Friday, June 9, 2017

How To Get Better Estimates From Your Team?

Good estimates tell you how long a task will take. They help you plan accurately and build a reliable project schedule. To get quality estimates you need to know...
How To Get Better Estimates From Your Team
These steps will help you get great estimates from your team every time.
Identify the Tasks to Estimate
Take a look at your project task list and identify which tasks need estimates. Strip out all the routine tasks like project meetings or workshops (you can put them on the schedule for a particular day). Anything else will need someone to work out the time it will take to complete the task.
Identify the Team Experts
The resources allocated to complete the task may not be the right people to do the estimate. You may also want to involve their managers or other subject matter experts. You could also bring in someone who did the task on a similar project – they aren't allocated to your project but they'll have a great insight into how long it takes to do the work.
Do this for every task so you know who to work with for your estimates. Group tasks together so you can hold estimating meetings with the right people and focus on their sections of the project.
Review Estimating Techniques
There are a number of ways to estimate how long a task will take:
  • Subject matter expertise: someone who knows a lot about the task tells you how long it will take based on their professional opinion.
  • Historical data: use the results of a previous project to estimate how long the same task will take this time.
  • Math: multiply how long it takes to do one unit of work by how many units of work are required. (Also known as "parametric estimating".)
  • A range: work out the most likely, best case and worst case timescales for the task and estimate from that.
  • As a group: use the wisdom of the crowd to debate the best estimate for the task.
Decide if your estimates will include contingency time or not.
Choose the Right Approach
Explain the different techniques to the team members involved. Then agree which technique you will use for each task.
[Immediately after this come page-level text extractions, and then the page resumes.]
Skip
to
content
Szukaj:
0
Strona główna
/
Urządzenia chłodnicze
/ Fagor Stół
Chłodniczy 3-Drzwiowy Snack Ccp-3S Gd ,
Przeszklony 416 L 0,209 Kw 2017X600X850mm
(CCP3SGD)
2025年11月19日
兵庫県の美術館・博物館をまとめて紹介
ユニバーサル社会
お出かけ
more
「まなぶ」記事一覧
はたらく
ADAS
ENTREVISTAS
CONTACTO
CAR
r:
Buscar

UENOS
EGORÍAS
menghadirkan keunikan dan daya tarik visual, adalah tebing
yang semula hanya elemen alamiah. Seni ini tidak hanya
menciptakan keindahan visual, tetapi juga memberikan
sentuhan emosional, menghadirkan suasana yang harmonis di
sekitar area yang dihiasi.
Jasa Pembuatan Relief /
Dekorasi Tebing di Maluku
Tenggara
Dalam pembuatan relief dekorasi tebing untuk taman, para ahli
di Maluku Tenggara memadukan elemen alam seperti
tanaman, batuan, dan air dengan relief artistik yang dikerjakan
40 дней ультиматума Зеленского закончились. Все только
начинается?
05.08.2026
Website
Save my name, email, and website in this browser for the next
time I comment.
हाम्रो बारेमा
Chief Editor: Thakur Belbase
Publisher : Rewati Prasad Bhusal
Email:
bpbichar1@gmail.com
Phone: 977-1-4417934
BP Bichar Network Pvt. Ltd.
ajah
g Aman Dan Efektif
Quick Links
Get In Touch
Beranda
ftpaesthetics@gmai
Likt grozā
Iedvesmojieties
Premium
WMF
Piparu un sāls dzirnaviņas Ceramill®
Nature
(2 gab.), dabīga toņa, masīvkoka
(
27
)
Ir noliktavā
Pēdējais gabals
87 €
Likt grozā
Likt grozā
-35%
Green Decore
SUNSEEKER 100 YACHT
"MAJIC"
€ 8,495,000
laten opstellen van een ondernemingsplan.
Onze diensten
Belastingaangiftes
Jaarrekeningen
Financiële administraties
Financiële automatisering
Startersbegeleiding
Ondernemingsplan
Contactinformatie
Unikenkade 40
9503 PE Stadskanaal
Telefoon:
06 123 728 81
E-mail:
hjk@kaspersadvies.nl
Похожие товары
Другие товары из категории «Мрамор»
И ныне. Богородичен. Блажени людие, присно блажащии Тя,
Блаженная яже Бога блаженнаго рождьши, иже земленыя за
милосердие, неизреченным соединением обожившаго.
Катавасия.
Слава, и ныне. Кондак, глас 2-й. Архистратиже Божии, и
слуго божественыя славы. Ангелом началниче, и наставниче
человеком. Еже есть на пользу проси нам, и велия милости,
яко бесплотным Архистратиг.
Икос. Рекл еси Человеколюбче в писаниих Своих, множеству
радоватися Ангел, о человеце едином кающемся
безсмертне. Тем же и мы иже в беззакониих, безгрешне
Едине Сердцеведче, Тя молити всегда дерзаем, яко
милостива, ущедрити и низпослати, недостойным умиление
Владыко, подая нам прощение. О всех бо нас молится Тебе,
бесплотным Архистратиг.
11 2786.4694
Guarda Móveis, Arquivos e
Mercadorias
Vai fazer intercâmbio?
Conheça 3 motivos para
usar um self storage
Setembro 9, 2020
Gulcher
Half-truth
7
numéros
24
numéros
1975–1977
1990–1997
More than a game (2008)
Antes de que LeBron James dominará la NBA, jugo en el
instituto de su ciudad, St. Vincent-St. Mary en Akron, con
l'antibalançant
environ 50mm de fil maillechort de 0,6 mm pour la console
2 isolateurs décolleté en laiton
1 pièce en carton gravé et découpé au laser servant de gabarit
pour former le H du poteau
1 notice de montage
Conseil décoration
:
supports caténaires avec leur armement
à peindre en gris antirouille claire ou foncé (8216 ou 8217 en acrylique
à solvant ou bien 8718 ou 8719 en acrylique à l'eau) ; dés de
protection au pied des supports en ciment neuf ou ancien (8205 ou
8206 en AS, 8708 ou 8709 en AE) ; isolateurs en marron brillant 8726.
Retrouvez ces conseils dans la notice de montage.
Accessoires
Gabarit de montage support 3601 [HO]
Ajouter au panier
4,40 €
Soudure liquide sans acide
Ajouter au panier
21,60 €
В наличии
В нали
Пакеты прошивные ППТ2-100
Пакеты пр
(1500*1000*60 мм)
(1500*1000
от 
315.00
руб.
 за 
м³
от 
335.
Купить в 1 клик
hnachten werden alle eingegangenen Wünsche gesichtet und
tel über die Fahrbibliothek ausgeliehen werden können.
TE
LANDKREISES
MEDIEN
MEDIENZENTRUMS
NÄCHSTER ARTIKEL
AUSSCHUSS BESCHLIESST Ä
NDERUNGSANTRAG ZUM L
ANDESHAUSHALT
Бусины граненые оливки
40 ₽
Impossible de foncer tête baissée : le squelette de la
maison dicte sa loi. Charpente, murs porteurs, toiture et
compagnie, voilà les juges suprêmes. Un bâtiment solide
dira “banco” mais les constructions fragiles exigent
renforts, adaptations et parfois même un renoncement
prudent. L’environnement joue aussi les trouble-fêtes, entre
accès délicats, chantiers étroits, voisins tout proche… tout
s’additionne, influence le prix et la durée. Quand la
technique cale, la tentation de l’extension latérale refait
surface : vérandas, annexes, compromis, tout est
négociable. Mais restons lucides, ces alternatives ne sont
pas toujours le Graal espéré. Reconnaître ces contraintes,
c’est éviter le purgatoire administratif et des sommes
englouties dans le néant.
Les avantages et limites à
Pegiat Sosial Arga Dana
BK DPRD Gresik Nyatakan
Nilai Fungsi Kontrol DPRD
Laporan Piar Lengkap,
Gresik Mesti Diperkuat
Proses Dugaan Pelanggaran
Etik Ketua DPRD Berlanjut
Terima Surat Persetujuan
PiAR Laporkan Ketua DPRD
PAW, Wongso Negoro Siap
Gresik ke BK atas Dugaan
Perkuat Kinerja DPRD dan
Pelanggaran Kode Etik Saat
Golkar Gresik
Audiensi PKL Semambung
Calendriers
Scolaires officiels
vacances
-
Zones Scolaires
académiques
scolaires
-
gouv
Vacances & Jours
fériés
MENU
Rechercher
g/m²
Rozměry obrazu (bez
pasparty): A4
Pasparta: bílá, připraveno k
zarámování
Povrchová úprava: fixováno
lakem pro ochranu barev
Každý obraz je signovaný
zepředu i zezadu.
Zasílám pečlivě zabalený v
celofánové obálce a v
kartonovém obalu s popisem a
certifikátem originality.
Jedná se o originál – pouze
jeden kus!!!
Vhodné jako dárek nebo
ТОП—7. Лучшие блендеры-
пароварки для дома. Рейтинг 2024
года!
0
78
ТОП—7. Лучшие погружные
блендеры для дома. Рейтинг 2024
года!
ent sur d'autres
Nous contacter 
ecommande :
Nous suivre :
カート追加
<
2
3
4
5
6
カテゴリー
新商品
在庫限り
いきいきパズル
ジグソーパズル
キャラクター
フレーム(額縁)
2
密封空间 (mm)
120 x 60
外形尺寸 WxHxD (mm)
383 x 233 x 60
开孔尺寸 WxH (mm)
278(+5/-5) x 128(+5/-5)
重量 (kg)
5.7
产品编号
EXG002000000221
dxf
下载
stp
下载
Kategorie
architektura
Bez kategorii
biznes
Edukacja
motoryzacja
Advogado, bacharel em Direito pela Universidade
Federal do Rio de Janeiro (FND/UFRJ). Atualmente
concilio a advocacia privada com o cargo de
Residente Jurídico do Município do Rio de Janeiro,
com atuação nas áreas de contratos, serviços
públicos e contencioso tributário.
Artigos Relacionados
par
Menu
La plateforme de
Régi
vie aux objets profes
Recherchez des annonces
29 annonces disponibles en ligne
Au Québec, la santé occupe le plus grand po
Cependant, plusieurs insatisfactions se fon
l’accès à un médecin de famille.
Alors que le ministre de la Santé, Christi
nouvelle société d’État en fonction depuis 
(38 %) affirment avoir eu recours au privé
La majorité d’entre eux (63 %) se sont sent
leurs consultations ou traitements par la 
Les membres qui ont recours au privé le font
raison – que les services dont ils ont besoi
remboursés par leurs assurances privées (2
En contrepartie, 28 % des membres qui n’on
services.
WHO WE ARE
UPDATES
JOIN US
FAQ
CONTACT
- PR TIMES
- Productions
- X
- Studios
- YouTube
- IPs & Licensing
Different approaches work well for different tasks – for example, you can't use historical data to estimate if you don't have the data, and if no one in the company has worked on something like this, then your access to subject matter expertise is limited (although you could use a third party).
As your goal is to boost the estimating skills of your team, it can be useful to use two (or more) different ways to estimate one task. Compare the estimates you get and take a judgment about which one you want to use on the project. Keep a note of the other estimates you came up with for the task as they will come in useful later.
Create the Project Plan
Add the data from your estimating into your project plan. Assign a task duration to every activity. This will enable you to work out the overall length of the project.
Track the Accuracy of Estimates
Now you've created your estimates and used them for planning you want to be sure that your team did a good job. Track the actual hours spent on a task using time sheet data. Then compare this to the estimates (both the estimate you actually used and any other estimates you came up with during the process).
Looking at how much time you thought the task would take and comparing it to how long it really took is a fantastic way to see how accurate your estimates were. This useful data will help you estimate more effectively next time.
Project management software that tracks the actual time spent on activities and compares this to your estimates does a lot of the work for you. With tracking mechanism in place you can see how much time each team member is spending on tasks and whether that is in line with what you expected. A handy dashboard does the calculations for you, allowing you to focus on successfully completing the project.